Diversion Programs for First Time Offenders in Utah

Interviewer: If someone were to be in the program, like a diversionary program and they’re a first time offender, would that case be dismissed or would it be taken off the record?

Matthew Nebeker: Yeah.  I had a case like that recently.  It was a diversion program.  My client participated in the local diversion program and he had to plead guilty to a reduced charge.  Some of the other charges were dismissed. They schedule the hearing out 18 months.  During that 18-month period, he followed all the rules, he paid his fines and the most important thing is, he completed his counseling and completed the treatment.

The treatment provider signed off and said, “Yes, he did everything that we asked him.  He participated.  He engaged in the treatment.  We think that he no longer has a serious drug issue or a drug problem.” Because of that, the prosecution followed through with their terms and they dismissed the charge against him.  Now, he went and was able to pull his record from the Bureau of Criminal Identification here in Utah.

Drug Related Charges can be Dismissed upon Completion of a Drug Diversion Program

It showed an arrest for a felony level drug charges but it would show that the charges were dismissed.  I think that would be good on anyone’s record, if you’re charged with something that ultimately the charges were dismissed. That was still on his record.  He would have to take another step and get that whole thing expunged, so it didn’t show at all.  But the charges were dismissed for the completion of the drug diversion program.

The Process of Probation for Drug Related Offenders in Utah

Interviewer: Where does probation come into all this?

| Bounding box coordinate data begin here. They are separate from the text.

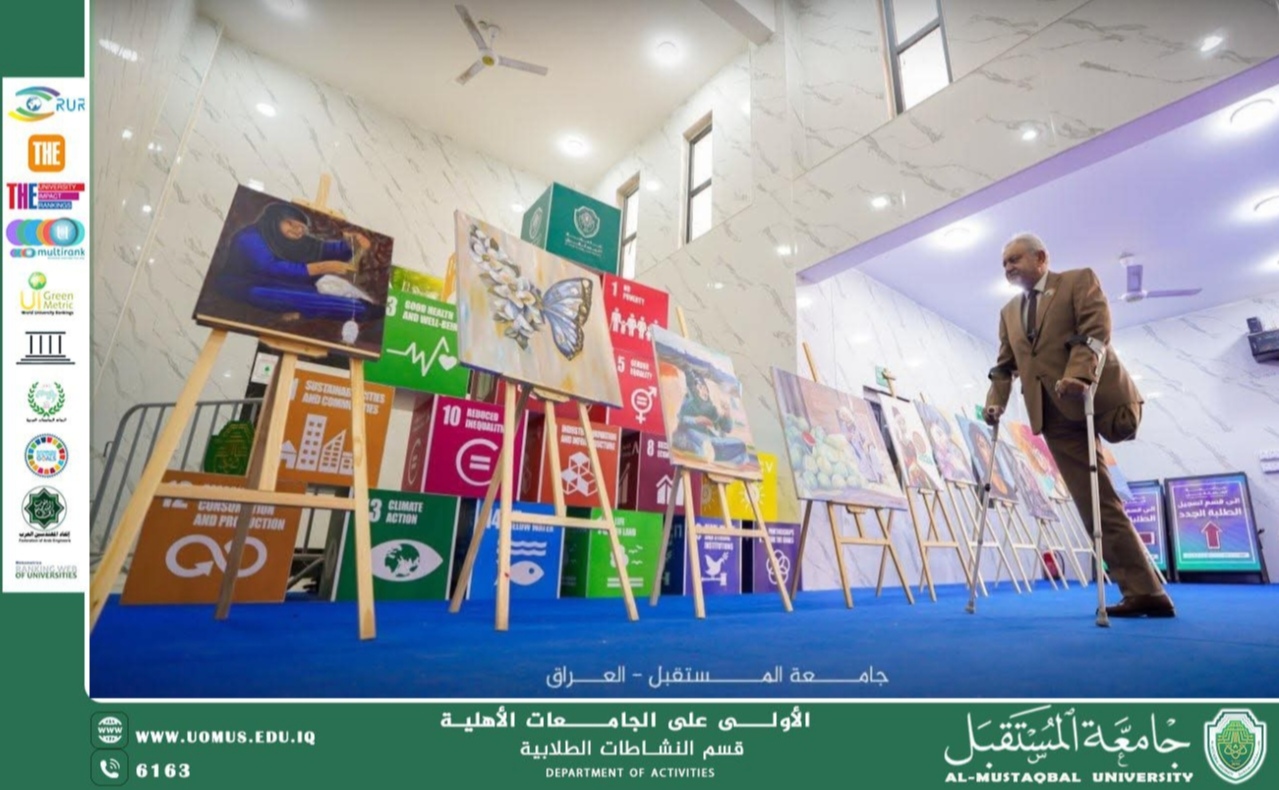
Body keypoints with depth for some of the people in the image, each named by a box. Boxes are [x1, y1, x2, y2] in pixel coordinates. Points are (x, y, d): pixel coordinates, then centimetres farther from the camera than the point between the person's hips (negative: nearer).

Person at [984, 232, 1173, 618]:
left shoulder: (1080, 280, 6)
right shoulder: (1009, 312, 21)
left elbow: (1096, 331, -10)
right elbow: (1004, 367, 17)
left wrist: (1078, 374, -27)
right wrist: (996, 402, 0)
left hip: (1098, 396, -4)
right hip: (1056, 413, 4)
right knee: (1097, 504, 0)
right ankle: (1143, 591, 2)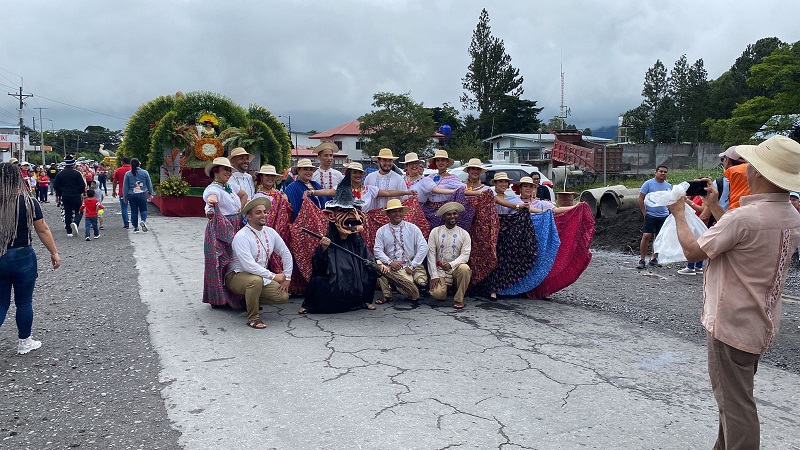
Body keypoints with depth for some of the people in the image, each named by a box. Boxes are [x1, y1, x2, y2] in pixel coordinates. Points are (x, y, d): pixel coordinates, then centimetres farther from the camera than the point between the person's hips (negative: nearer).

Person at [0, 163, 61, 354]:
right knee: (24, 302, 13)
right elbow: (42, 230, -5)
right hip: (22, 257, -2)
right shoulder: (28, 202, -10)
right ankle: (24, 342, 25)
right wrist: (54, 253, 5)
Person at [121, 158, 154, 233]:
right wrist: (150, 193, 18)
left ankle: (135, 227, 12)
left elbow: (125, 186, 4)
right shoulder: (144, 172, -1)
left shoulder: (127, 174, 0)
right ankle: (143, 221, -20)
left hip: (131, 195, 1)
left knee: (134, 211, 8)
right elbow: (149, 184, 6)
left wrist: (125, 196, 11)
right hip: (142, 195, -1)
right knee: (143, 209, 8)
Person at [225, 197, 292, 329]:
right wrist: (273, 276, -28)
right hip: (237, 276, -7)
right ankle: (253, 318, -20)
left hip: (262, 276, 7)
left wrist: (287, 278, 1)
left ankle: (250, 300, 12)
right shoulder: (241, 237, -20)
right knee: (256, 280, -39)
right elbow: (249, 265, -29)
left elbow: (286, 254, 10)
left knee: (283, 296, -11)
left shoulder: (270, 232, 1)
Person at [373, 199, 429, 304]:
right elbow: (378, 250, -2)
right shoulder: (381, 231, 6)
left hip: (410, 267, -2)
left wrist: (412, 266, -10)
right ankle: (386, 294, -10)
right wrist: (390, 262, -19)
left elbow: (423, 247, -3)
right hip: (393, 267, 2)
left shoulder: (412, 228, 4)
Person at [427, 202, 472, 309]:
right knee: (437, 293, -24)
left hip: (456, 268, 0)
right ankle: (444, 287, 16)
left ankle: (459, 299, -14)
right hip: (440, 270, 0)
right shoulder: (435, 232, 2)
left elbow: (465, 255, -6)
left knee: (465, 269, -34)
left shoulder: (464, 234, 2)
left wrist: (451, 265, -24)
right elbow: (431, 254, -2)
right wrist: (434, 275, -9)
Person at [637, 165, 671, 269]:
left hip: (664, 216, 5)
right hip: (650, 215, -5)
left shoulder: (668, 186, 10)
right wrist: (644, 213, -8)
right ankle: (642, 260, -5)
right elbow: (640, 199, -4)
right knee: (646, 236, -11)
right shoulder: (649, 183, -4)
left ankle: (654, 259, 19)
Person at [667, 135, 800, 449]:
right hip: (761, 325, 9)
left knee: (735, 404, 3)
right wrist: (713, 207, 17)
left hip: (732, 325, -9)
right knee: (735, 396, 23)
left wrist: (679, 214, -3)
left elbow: (693, 251, -18)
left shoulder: (744, 216, -26)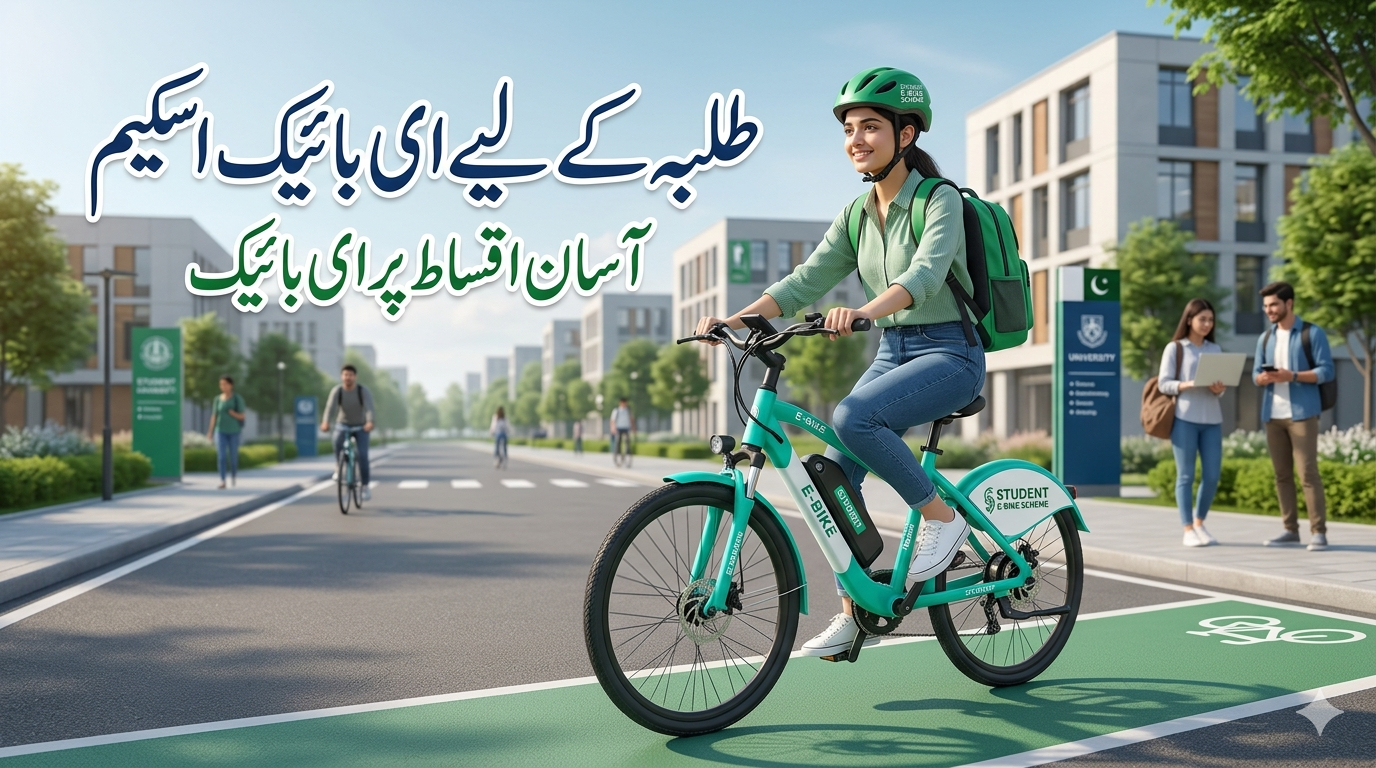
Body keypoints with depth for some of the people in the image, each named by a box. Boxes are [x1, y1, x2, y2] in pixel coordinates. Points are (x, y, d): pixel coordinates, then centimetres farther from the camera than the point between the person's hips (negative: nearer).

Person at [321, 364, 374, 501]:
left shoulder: (363, 391, -19)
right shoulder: (337, 391, -15)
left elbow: (369, 407, -35)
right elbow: (330, 406, -31)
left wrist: (370, 422, -55)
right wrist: (325, 422, -50)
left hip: (361, 426, -1)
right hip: (343, 424, 1)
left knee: (362, 455, -16)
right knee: (337, 442, -31)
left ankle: (364, 487, -4)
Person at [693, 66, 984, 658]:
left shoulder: (940, 200, -11)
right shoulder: (858, 215, 7)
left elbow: (926, 272, -29)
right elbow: (807, 280, -2)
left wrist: (863, 311, -48)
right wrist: (739, 318, -17)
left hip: (948, 353, -6)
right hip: (891, 353, 7)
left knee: (853, 417, -31)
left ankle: (943, 517, -10)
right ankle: (855, 611, 9)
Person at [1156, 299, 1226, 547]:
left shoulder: (1216, 349, 15)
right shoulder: (1174, 348, 2)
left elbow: (1223, 384, 14)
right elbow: (1163, 384, -4)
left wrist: (1219, 389, -9)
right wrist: (1188, 384, -20)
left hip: (1212, 419, 4)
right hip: (1184, 418, -4)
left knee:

Matthew Nebeker: On those cases where they don’t qualify for a diversion or a drug court program, they have to enter into some other kind of negotiation or have a trial and have been convicted.  I usually see that a lot where it might be a person’s second or third time in the system with new charges. Say, like it’s their third drug possession charge for methamphetamine, they don’t qualify to get into any other programs so their case either has to be go to trial – we would always request a jury trial in that circumstance.  Or it has to be some kind of negotiation, maybe they plead one count of possession or use and the other two are dismissed or something like that.

Judges usually sentence a Defendant to Formal Probation which entails a Probation Officer

Then depending on what the charge is, the judge will sentence them and put them on probation. That means that they have a probation officer, someone that they have to check in with every month or is that probation officer wants to drop in unexpectedly to where they live or where they work and check on him, that’s what they would have. That’s probation with the probation officer.  That would usually entail going through treatment.  There would be a treatment component of that.  Usually probation will help find the best place to do that.

Sometimes Jail Time is included in a Sentence of Probation

Sometimes, there could be some jail time.  A lot of times you see anywhere from the minimum is 30 days in jail up to six months, a year on some cases, instead of prison.  On the really serious offenses where they have been given two or three other chances in the system, sometimes the judges would just send them to prison. Of course, there won’t be any probation there.  It would usually last about 18 months to 36 months to demonstrate that they’re getting their treatment that they paid their fines and they’re not engaged in that kind of activity anymore.